__REQUIRED ACTION__. Reproduce the Côte De Boeuf passage between "Côte De Boeuf" and "as a marinade.", inclusive, substituting "cilantro" for "parsley".

__PAGE TEXT__.
++++++++++
Monday, May 27, 2019

http://schneiderchen.de | © 2019 | http://angiesrecipes.blogspot.com




http://schneiderchen.de | © 2019 | http://angiesrecipes.blogspot.com


Côte De Boeuf is a steak cut from the rib primal with the rib bone still attached but depending on where you live it will have different names. In French cuisine the same cut also with bone attached is called côte de bœuf, which translates as “beef rib”. In Australia and New Zealand a bone-in rib steak is called a "ribeye". In the USA it is known as a rib steak or cowboy steak. It delivers amazing flavour from all the marbling that runs through it, and makes an ideal sharing steak for a dinner for two. Chimichurri is mainly made from chopped parsley, garlic, olive oil, oregano, chilli flakes, and red wine vinegar. It's great to use as a condiment for the meat, but can also be used as a marinade.
++++++++++
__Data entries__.

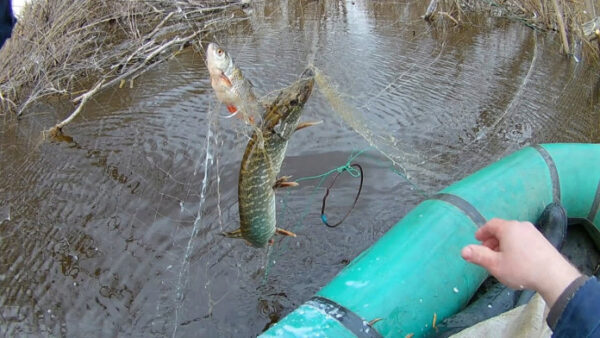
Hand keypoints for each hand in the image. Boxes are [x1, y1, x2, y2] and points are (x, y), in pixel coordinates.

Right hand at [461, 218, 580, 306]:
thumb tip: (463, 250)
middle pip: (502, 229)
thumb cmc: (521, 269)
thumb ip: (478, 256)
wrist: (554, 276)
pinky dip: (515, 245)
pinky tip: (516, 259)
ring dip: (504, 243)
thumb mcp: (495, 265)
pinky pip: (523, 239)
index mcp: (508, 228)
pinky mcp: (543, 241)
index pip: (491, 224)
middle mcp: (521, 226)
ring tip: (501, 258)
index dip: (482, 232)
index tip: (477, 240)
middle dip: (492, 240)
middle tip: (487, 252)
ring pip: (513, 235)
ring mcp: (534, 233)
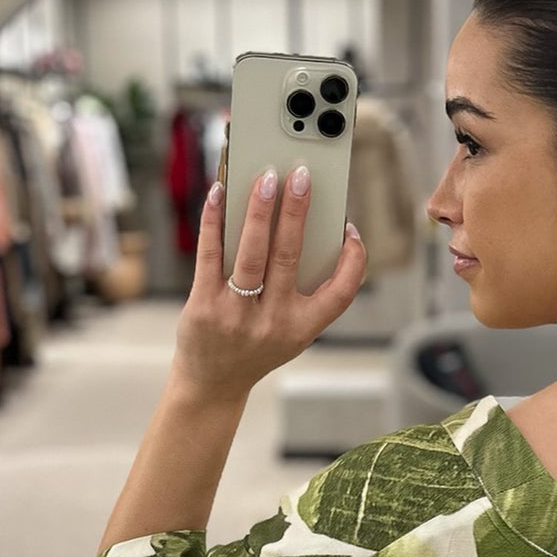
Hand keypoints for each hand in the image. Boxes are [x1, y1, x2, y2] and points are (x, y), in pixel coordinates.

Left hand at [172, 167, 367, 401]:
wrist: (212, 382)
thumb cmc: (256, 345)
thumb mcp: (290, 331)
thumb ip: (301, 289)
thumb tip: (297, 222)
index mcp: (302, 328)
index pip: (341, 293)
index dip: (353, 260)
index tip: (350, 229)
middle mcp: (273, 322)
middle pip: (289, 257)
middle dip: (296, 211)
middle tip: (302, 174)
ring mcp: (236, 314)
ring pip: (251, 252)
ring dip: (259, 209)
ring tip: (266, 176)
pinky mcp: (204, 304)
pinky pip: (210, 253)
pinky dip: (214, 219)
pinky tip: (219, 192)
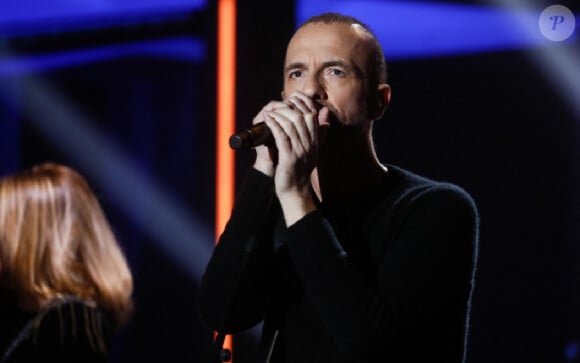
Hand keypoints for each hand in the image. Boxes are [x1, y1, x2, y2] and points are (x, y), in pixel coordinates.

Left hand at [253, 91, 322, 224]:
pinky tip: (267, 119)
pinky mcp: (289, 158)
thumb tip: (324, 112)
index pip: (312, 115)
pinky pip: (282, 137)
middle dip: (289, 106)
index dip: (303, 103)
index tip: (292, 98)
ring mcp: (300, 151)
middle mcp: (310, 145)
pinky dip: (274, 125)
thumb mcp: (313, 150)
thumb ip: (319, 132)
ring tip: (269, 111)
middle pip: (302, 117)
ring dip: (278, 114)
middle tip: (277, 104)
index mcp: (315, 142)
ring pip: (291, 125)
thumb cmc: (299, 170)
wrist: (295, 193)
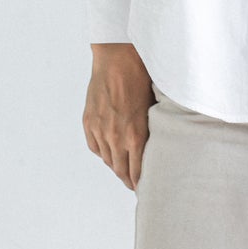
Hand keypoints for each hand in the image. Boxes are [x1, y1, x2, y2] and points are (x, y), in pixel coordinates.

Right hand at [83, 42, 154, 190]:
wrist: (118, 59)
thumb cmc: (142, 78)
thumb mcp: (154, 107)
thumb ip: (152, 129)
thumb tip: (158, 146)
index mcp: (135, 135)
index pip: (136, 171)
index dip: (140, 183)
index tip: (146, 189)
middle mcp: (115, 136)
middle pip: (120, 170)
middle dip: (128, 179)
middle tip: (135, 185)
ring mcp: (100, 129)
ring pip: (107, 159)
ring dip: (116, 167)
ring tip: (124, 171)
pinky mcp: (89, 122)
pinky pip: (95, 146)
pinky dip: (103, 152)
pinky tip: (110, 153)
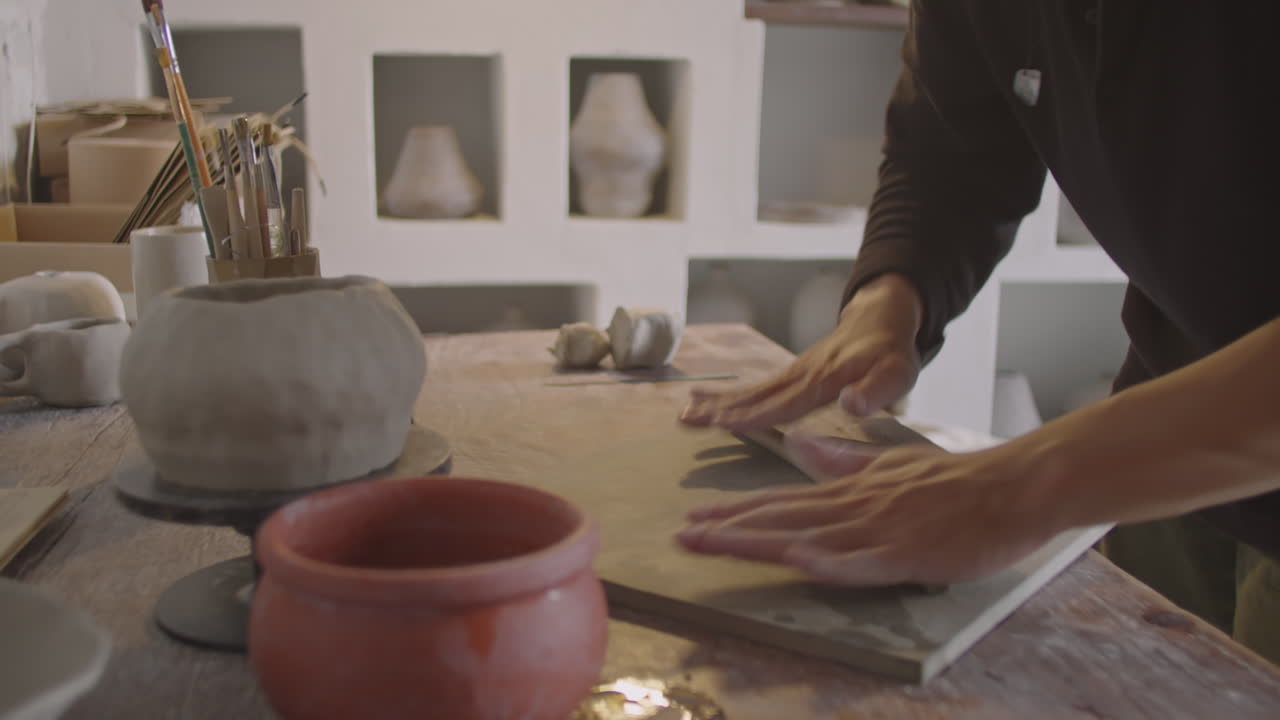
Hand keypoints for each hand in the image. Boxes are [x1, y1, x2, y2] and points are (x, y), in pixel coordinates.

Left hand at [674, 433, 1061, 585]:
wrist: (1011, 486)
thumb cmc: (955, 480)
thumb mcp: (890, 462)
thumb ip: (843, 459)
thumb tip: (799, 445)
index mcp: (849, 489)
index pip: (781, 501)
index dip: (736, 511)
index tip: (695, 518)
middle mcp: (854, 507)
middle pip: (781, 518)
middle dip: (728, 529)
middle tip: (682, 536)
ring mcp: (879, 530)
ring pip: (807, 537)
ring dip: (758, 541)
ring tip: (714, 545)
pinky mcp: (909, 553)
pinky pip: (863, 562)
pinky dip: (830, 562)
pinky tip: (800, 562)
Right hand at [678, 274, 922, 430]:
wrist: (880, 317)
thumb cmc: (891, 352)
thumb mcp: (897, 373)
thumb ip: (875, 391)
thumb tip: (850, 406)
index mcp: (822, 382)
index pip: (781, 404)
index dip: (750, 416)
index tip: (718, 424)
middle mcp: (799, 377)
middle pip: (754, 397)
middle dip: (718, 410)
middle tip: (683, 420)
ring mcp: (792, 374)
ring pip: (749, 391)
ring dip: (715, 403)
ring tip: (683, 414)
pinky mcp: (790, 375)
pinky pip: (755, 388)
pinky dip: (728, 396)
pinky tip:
++++++++++
__TASK SOLUTION__.
Côte De Boeuf is a steak cut from the rib primal with the rib bone still attached but depending on where you live it will have different names. In French cuisine the same cut also with bone attached is called côte de bœuf, which translates as “beef rib”. In Australia and New Zealand a bone-in rib steak is called a "ribeye". In the USA it is known as a rib steak or cowboy steak. It delivers amazing flavour from all the marbling that runs through it, and makes an ideal sharing steak for a dinner for two. Chimichurri is mainly made from chopped cilantro, garlic, olive oil, oregano, chilli flakes, and red wine vinegar. It's great to use as a condiment for the meat, but can also be used as a marinade.